Monday, September 1, 2008

God is Love

God loves me. A simple concept that has taken on new meaning for me this weekend. I guess it started with me feeling lonely and realizing that I would have to depend on God for love. I know that I won't get it from a guy anytime soon. So I have to depend on God. Isn't it better to depend on God rather than man?

Sunday morning I was looking at some pictures that I took. I have been taking pictures of flowers. They are so beautiful. I was amazed by their beauty so much I almost cried. I had read the "Daily Light on the Daily Path," which is a devotional with Bible verses only. The verses talked about God's love and salvation. God has saved us from death. God loves us so much. I guess I was feeling overwhelmed by God's love that morning. And that was why I was moved almost to tears.

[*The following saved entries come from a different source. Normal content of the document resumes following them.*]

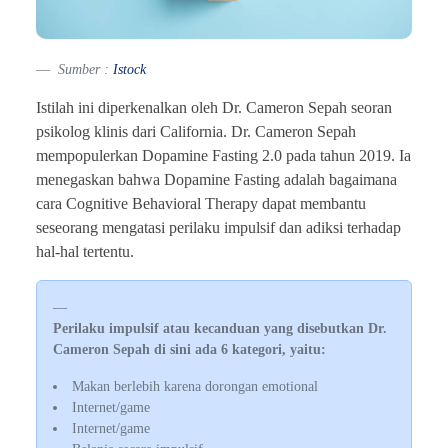
Sumber :
Istock
Istilah ini diperkenalkan oleh Dr. Cameron Sepah seoran
psikolog klinis dari California. Dr. Cameron Sepah
mempopulerkan Dopamine Fasting 2.0 pada tahun 2019. Ia
menegaskan bahwa Dopamine Fasting adalah bagaimana
cara Cognitive Behavioral Therapy dapat membantu
seseorang mengatasi perilaku impulsif dan adiksi terhadap
hal-hal tertentu.
Perilaku impulsif atau kecanduan yang disebutkan Dr.
Cameron Sepah di sini ada 6 kategori, yaitu:
Makan berlebih karena dorongan emotional
Internet/game
Internet/game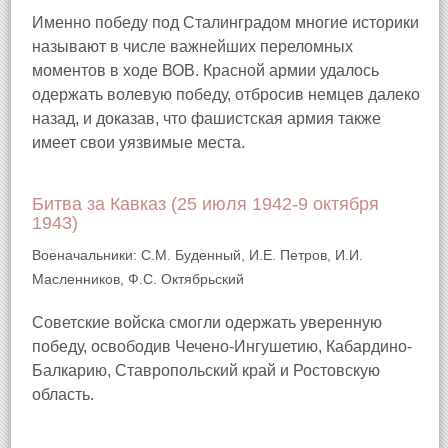
Именно победу под Сталинградом многие историки
называют в числе важнейших переломных
моментов в ходе ВОВ. Красной армии удалось
одержать волевую победу, отбросив немцев далеко
назад, и доказав, что фашистская армия также
имеет свои уязвимые места.
Битва за Кавказ (25 июля 1942-9 октября
1943)
Военачальники: С.М. Буденный, И.Е. Петров, И.И.
Масленников, Ф.С. Октябрьский
Советские войска смогли одержать уверенную
победу, освободив Чечено-Ингушетию, Кабардино-
Балкарию, Ставропольский край и Ростовскую
область.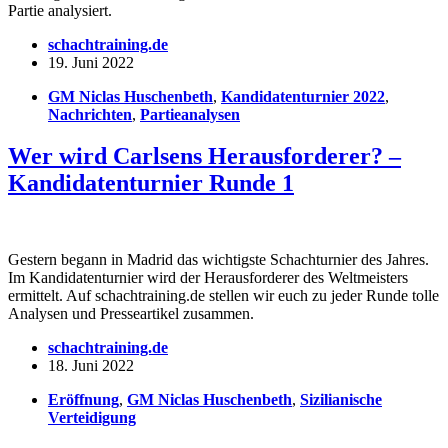
Partie analysiert.
schachtraining.de
19. Juni 2022
GM Niclas Huschenbeth
,
Kandidatenturnier 2022
,
Nachrichten
,
Partieanalysen
Wer wird Carlsens Herausforderer? –
Kandidatenturnier Runde 1
Gestern begann in Madrid das wichtigste Schachturnier des Jahres.
Im Kandidatenturnier wird der Herausforderer des Weltmeisters
ermittelt. Auf schachtraining.de stellen wir euch zu jeder Runde tolle
Analysen und Presseartikel zusammen.
schachtraining.de
18. Juni 2022
Eröffnung
,
GM Niclas Huschenbeth
,
Sizilianische
Verteidigung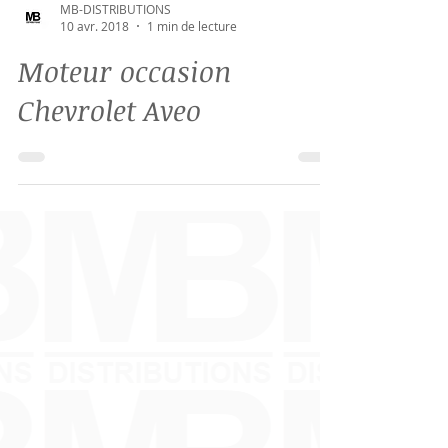
MB-DISTRIBUTIONS
10 avr. 2018
1 min de lecture
Moteur occasion
Chevrolet Aveo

God poured out His love to me at church. I think God spoke to me that morning in church. There was this verse about the Son doing what He sees the Father doing. I saw God loving me and I knew that I would have to love others in the same way. How can I love like God? I'm just a human. Jesus told His disciples that they would do even greater things than Him. I want God's love to shine out of my life. I want others to see God's love in me. The only love I have in me is from God.

Sunday afternoon I went to my grandparents feeling full of God's love. Then, because God is good and because He loves me so much, He overwhelmed me to tears. God had given me life everlasting, He had saved my life, He had given me so many blessings I couldn't count them all, He had embraced me in love that morning, and then He gave me a car. When my grandparents told me that they were planning on giving me their Ford Taurus next month I burst into tears. I was overwhelmed by the love of God.

I feel like God is teaching me one lesson at a time. This one is love.